The clocks have just moved forward, a move welcomed by many as it heralds longer and hopefully brighter and warmer days (though I do rue the loss of that one hour of sleep!)
And talking about all things to do with time and body clocks, it is interesting that the journal of Pediatric Dermatology published an article recently on the role of the circadian rhythm in atopic dermatitis.
[Vaughn AR, Clark AK, Sivamani RK et al. Circadian rhythm in atopic dermatitis – Pathophysiology and implications for chronotherapy. Pediatr Dermatol 2018;35:152-157.]
What does the article say?
It comments that a rhythmic periodicity has been noticed in skin barrier function, blood flow to the skin, water loss from the skin and grease (sebum) production (amongst other skin parameters.)
[Le Fur I, Reinburg A, Lopez S et al. Analysis of circadian and ultradian rhythms of skin surface properties of face and forearm of healthy women. J Invest Dermatol 2001; 117:718-724.]
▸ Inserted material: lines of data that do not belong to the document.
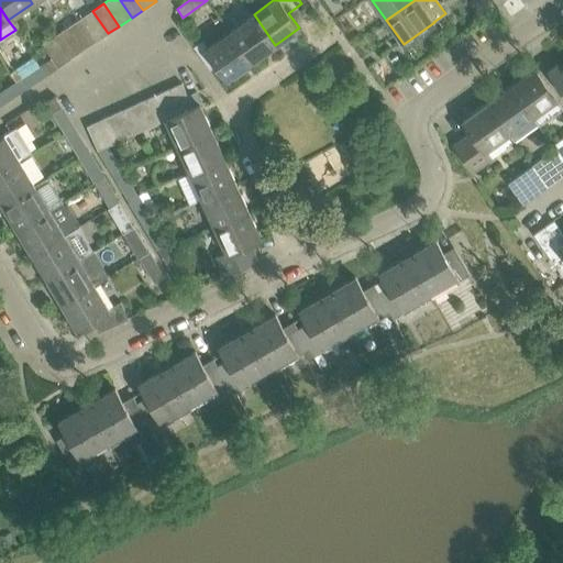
[(78,20),(94,42),(108,33),(92,11),(78,20)]
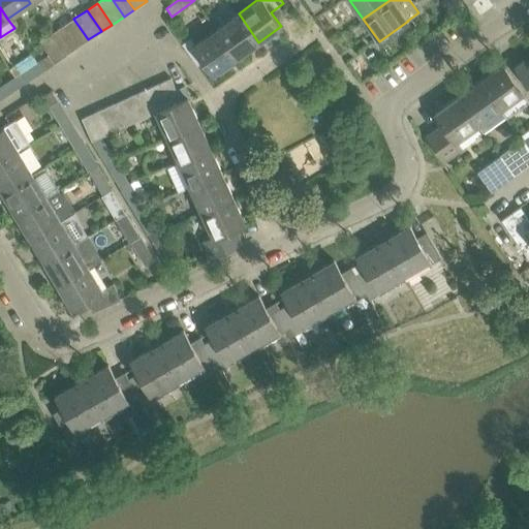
[(239,13),(216,29),(237,58),(258,42),(239,13)]
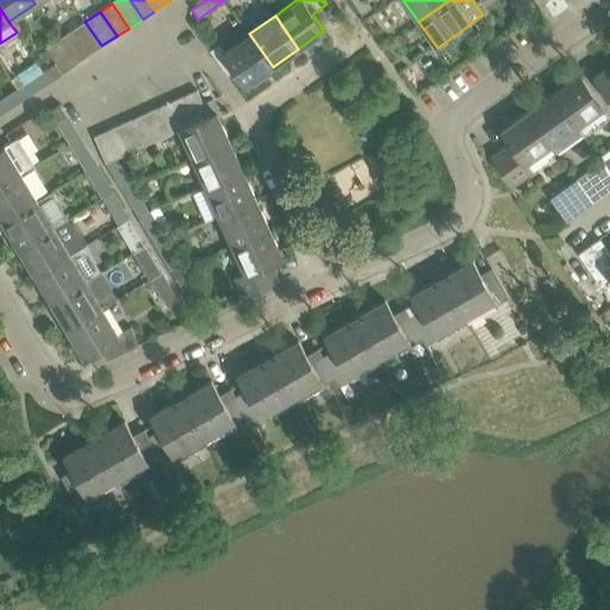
[(85,22),(58,39),(74,64),(101,45),(85,22)]
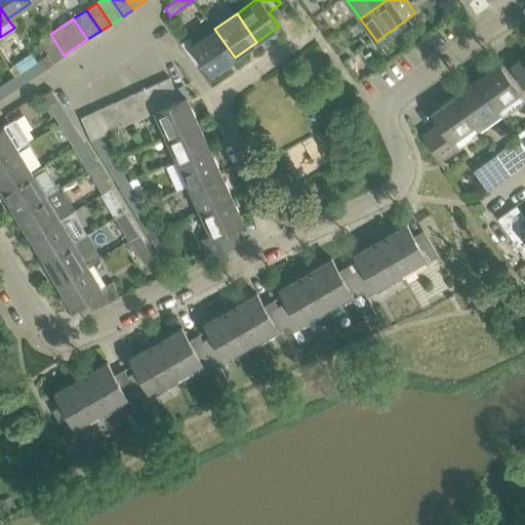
[(189,37),(180,43),(196,65),(202,61),(211,74),(235,57),(214,29),(194,43),(189,37)]
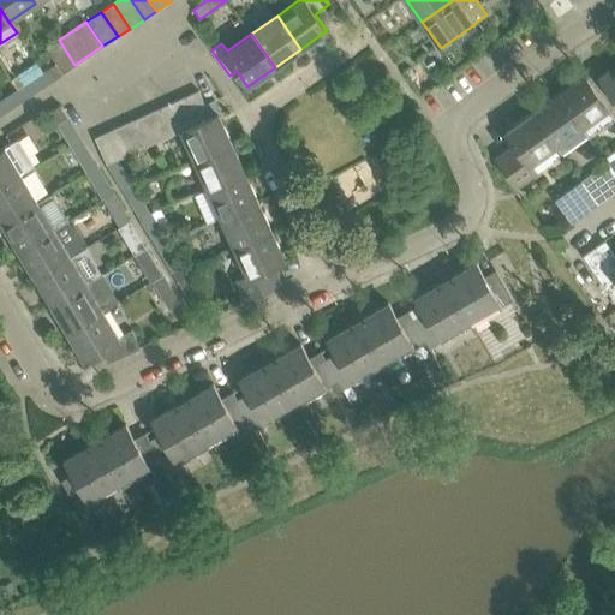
[(51,52),(58,63),(64,72),(75,65),(59,40),(47,47),(51,52)]
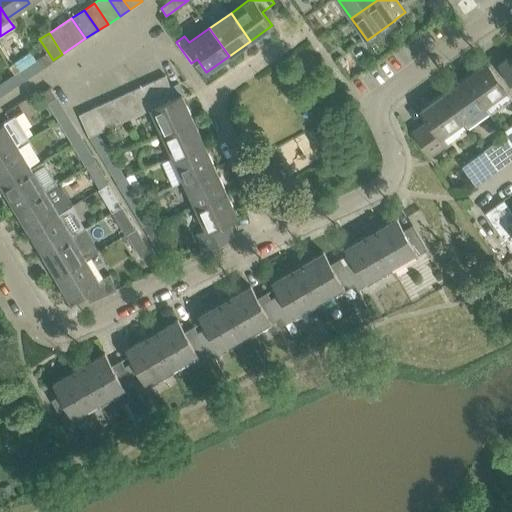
[(43,67),(53,60),(48,52),(38,59),(43,67)]
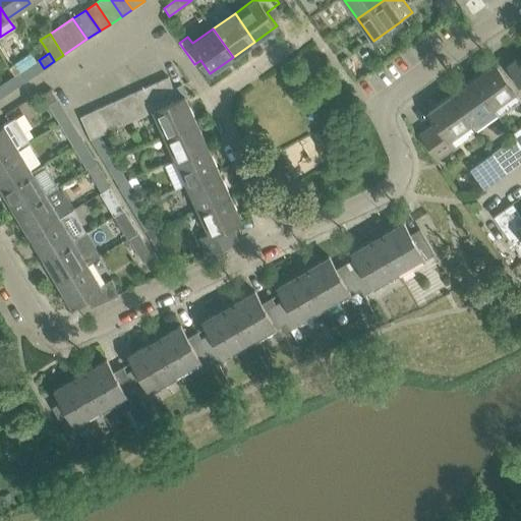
[(516,59),(507,65),(520,85),(520,63),(519,64),(516,59)]
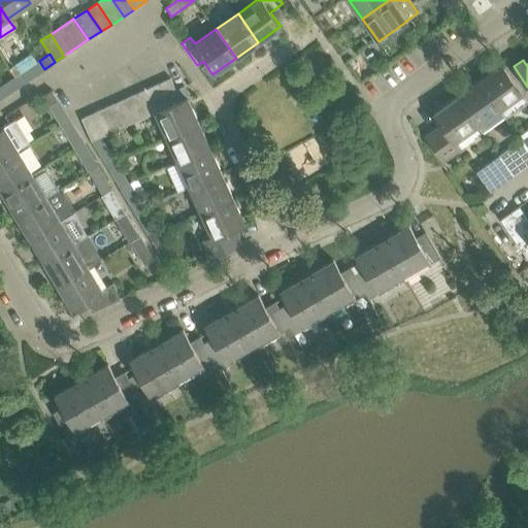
[(21,73),(19,74),(25,83),(44,69),(39,61),(21,73)]
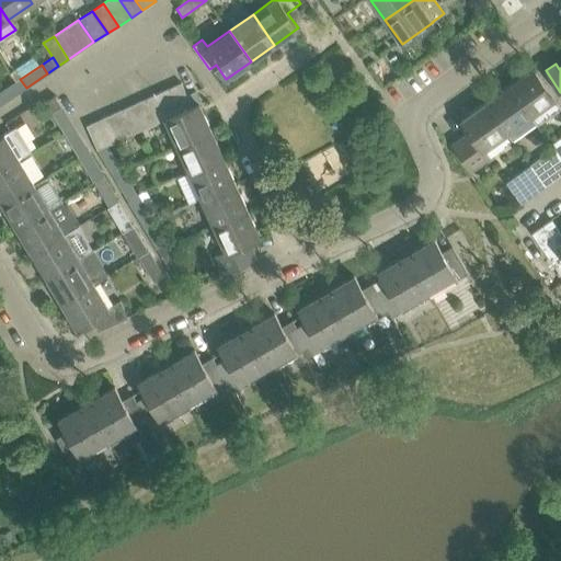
[(533,68),(508,84),(537,124),(560,107),(533,68)]
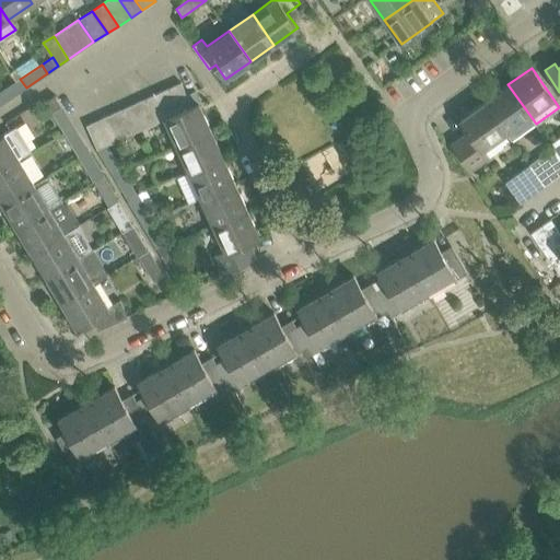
[(11,85),(0,92),(0,101),(1,104),(22,90),(16,81),(11,85)]
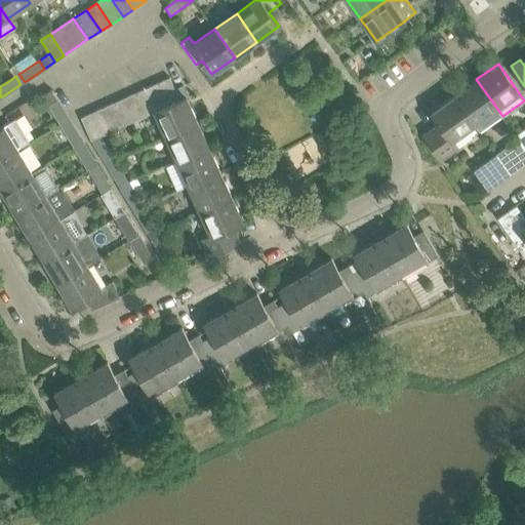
[(169,77),(158,82),(168,105),(179,99),(169,77)]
Skin blood flow has been shown to increase and peak in the afternoon and late evening and dip again in early morning. A greater skin blood flow has been associated with release of a chemical in the skin called histamine and with itching.
A reduction in sebum production at night time also contributes to night time itching as sebum forms a film on the skin surface which maintains hydration of the skin. It is often noticed by dermatologists that patients comment that itching is worse at night.
[Yosipovitch G, Xiong GL, Haus E et al. Time-dependent variations of the skin barrier function in humans: transepidermal water loss, stratum corneum hydration, skin surface pH, and skin temperature. J Invest Dermatol 1998; 110:20-23.]
But we’re not all itchy at night!
Yes but the implications are that alterations in circadian rhythm might be implicated in the development of atopic dermatitis.
The authors comment that circulating immune cells are under tight circadian control.
It is known that pro-inflammatory cytokines (biological chemicals) peak at night time and anti-inflammatory cytokines peak during the day.
[Besedovsky L, Lange T, Born J. Sleep and immune function. Eur J Physiol 2012;462:121-137.]
Patients with atopic dermatitis are also well known to have sleep disturbances, often resulting in problems with concentrating at school or work, daytime sleepiness, behaviour problems and mood disturbances.
Melatonin is one of the hormones involved in sleep regulation and is also secreted in a diurnal pattern with a peak between 2 and 4am followed by a gradual decrease as morning approaches.
One study reported disrupted melatonin secretion in 14 out of 18 children with atopic dermatitis.
[Schwarz W, Birau N, Hornstein OP et al. Alterations of melatonin secretion in atopic eczema. Acta Derm Venereol. 1988;68:224-229.]
Another study in children aged 1-18 years of age with atopic dermatitis who received melatonin supplementation showed an improvement in eczema severity scores in those that received melatonin over those that received the placebo.
[Chang YS, Chou YT, Lee JH et al. Atopic dermatitis, melatonin, and sleep disturbance. Pediatrics 2014;134:e397-e405.]
So how can all this knowledge be used to help eczema patients?
The authors call this ‘chronotherapy’, ie any therapy that utilises the peaks and troughs of the circadian rhythm of a particular condition.
In atopic dermatitis, drugs can be delivered at the optimal time in accordance with the circadian rhythm of the condition.
For example, as skin water loss and skin blood flow are highest in the evening, moisturisers and active topical agents (steroids or calcineurin inhibitors) should be applied at this time to ease penetration into the skin and thereby to deliver maximal therapeutic benefits.
As always, the evidence for use of chronotherapy to treat skin disease is limited and the authors state that more research is needed in this interesting area.
Dr Sandy Flann, Consultant Dermatologist.